The ICE dollar index , which measures the greenback’s performance against a basket of six other major currencies, rose to 79.875, up from 79.858 in North America late Wednesday.
The dollar had slipped Wednesday after the Federal Reserve said it would buy $45 billion worth of additional long-maturity securities. It also said it would maintain its ultra-low interest rates until the unemployment rate drops below 6.5%, unless inflation accelerates.
Against the Japanese yen, the dollar traded at ¥83.64, rising further from the ¥83.26-level it hit overnight.
“Many Japanese exporters put currency hedges in place around ¥83 to protect against adverse Japanese yen strength; if these firms believe the pair will have a sustained move above ¥83, then you may see a number of them unwind [them], pushing U.S. dollar/yen even higher,” said Stan Shamu, a strategist at IG Markets.

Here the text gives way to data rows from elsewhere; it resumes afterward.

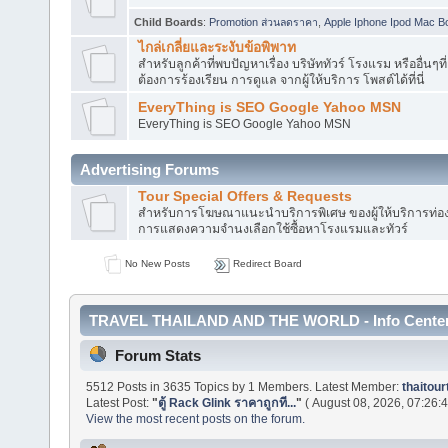
Child Boards
:
Promotion ส่วนลดราคา
,
Apple Iphone Ipod Mac B
ไกล่เกลี่ยและระงับข้อพิพาท
สำหรับลูกค้าที่พบปัญหาเรื่อง บริษัททัวร์ โรงแรม หรืออื่นๆที่
ต้องการร้องเรียน การดูแล จากผู้ให้บริการ โพสต์ได้ที่นี่
EveryThing is SEO Google Yahoo MSN
EveryThing is SEO Google Yahoo MSN
Advertising Forums
Tour Special Offers & Requests
สำหรับการโฆษณาแนะนำบริการพิเศษ ของผู้ให้บริการท่องเท
การแสดงความจำนงเลือกใช้ซื้อหาโรงแรมและทัวร์
No New Posts
Redirect Board
TRAVEL THAILAND AND THE WORLD - Info Cente
Forum Stats
5512 Posts in 3635 Topics by 1 Members. Latest Member:
thaitour
Latest Post:
"
ตู้ Rack Glink ราคาถูกที...
"
( August 08, 2026, 07:26:
View the most recent posts on the forum.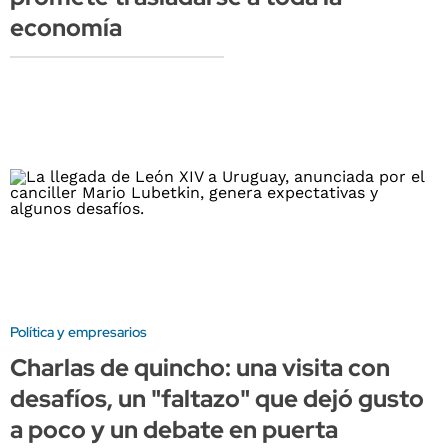
economía
Política y empresarios
Charlas de quincho: una visita con
desafíos, un "faltazo" que dejó gusto
a poco y un debate en puerta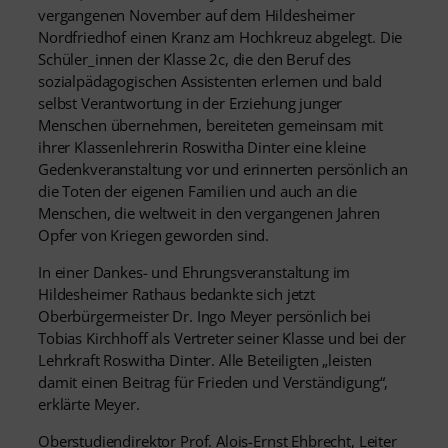
vergangenen November auf dem Hildesheimer
Nordfriedhof einen Kranz am Hochkreuz abgelegt. Die
Schüler_innen der Klasse 2c, die den Beruf des
sozialpädagogischen Assistenten erlernen und bald
selbst Verantwortung in der Erziehung junger
Menschen übernehmen, bereiteten gemeinsam mit
ihrer Klassenlehrerin Roswitha Dinter eine kleine
Gedenkveranstaltung vor und erinnerten persönlich an
die Toten der eigenen Familien und auch an die
Menschen, die weltweit in den vergangenen Jahren
Opfer von Kriegen geworden sind.
In einer Dankes- und Ehrungsveranstaltung im
Hildesheimer Rathaus bedankte sich jetzt
Oberbürgermeister Dr. Ingo Meyer persönlich bei
Tobias Kirchhoff als Vertreter seiner Klasse und bei der
Lehrkraft Roswitha Dinter. Alle Beteiligten „leisten
damit einen Beitrag für Frieden und Verständigung“,
erklärte Meyer.
Oberstudiendirektor Prof. Alois-Ernst Ehbrecht, Leiter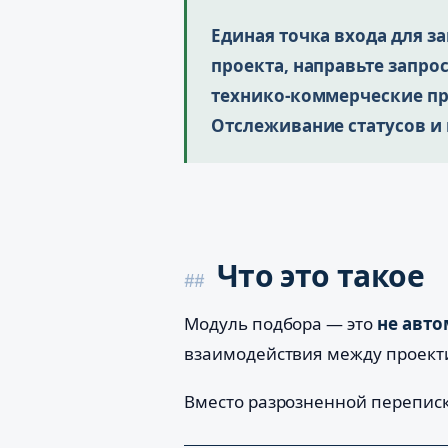
Единая точка входа для з
проекта, направьте запро
технико-коммерческие пр
Отслеживание статусов и 
Что это такое
Модуль подбора — это
не авто
взаимодействия между проект
Вместо разрозненной переписк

The euro edged slightly up to $1.3081 from $1.3070 late Wednesday.
The gains, coming on top of the appreciation overnight, held following news that European Union finance ministers reached an agreement to move the bloc closer to a banking union by bringing the region’s largest lenders under a single supervisory authority.
With the Swiss National Bank’s monetary policy decision due later Thursday, the Swiss france was stuck in a tight range. The dollar changed hands at 0.9266 francs, little changed from 0.9264 francs earlier, while the euro traded at 1.212 francs, up from 1.211 francs.
Among other major currency pairs, the British pound was at $1.6141, down slightly from $1.6146, while the Australian dollar climbed to $1.0552 from $1.0544.